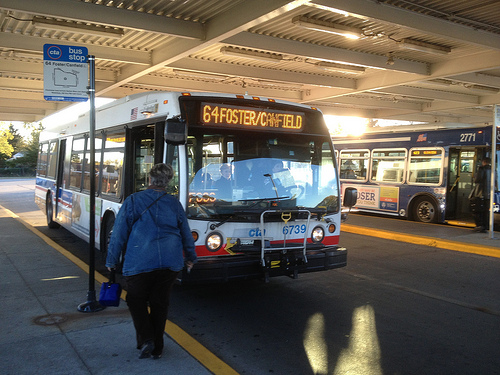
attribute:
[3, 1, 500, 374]
photo — daytime, buses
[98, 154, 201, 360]
woman — walking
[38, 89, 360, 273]
bus — #6739, blue, parked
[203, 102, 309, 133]
foster/canfield — digital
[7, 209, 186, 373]
sidewalk — concrete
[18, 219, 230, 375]
curb — yellow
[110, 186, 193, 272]
coat — blue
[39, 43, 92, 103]
sign — blue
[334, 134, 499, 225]
bus — blue, #2771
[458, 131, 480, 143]
numbers — white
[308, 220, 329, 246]
headlights — round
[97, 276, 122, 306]
bag — blue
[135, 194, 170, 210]
strap — black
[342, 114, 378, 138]
sun — shineing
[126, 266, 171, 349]
pants — black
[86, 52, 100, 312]
pole — metal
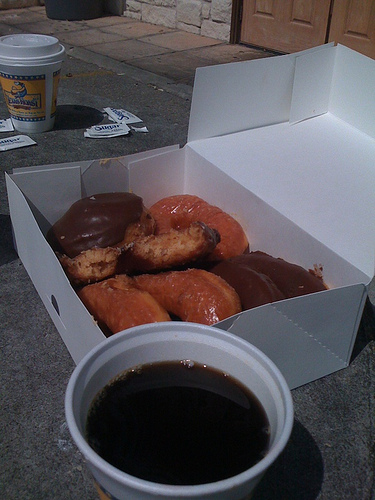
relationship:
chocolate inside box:
[46, 190, 142, 257] [4, 39, 373, 388]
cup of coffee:
[64, 318, 294, 499] [86, 360, 269, 486]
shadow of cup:
[49, 102, 104, 130] [0, 34, 66, 133]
----------------
### [Exercise description]
Can you repeat the lines from the one with "[135, 194, 170, 210]" to the one with "[64, 318, 294, 499] [86, 360, 269, 486]", substituting "tea" for "coffee" and keeping everything else the same? Leave the pictures out of your answer.

### [Result]
[135, 194, 170, 210]
strap — black
[342, 114, 378, 138]
sun — shineing
[126, 266, 171, 349]
pants — black
[86, 52, 100, 312]
pole — metal
relationship:
chocolate inside box:
[46, 190, 142, 257] [4, 39, 373, 388]
cup of tea:
[64, 318, 294, 499] [86, 360, 269, 486]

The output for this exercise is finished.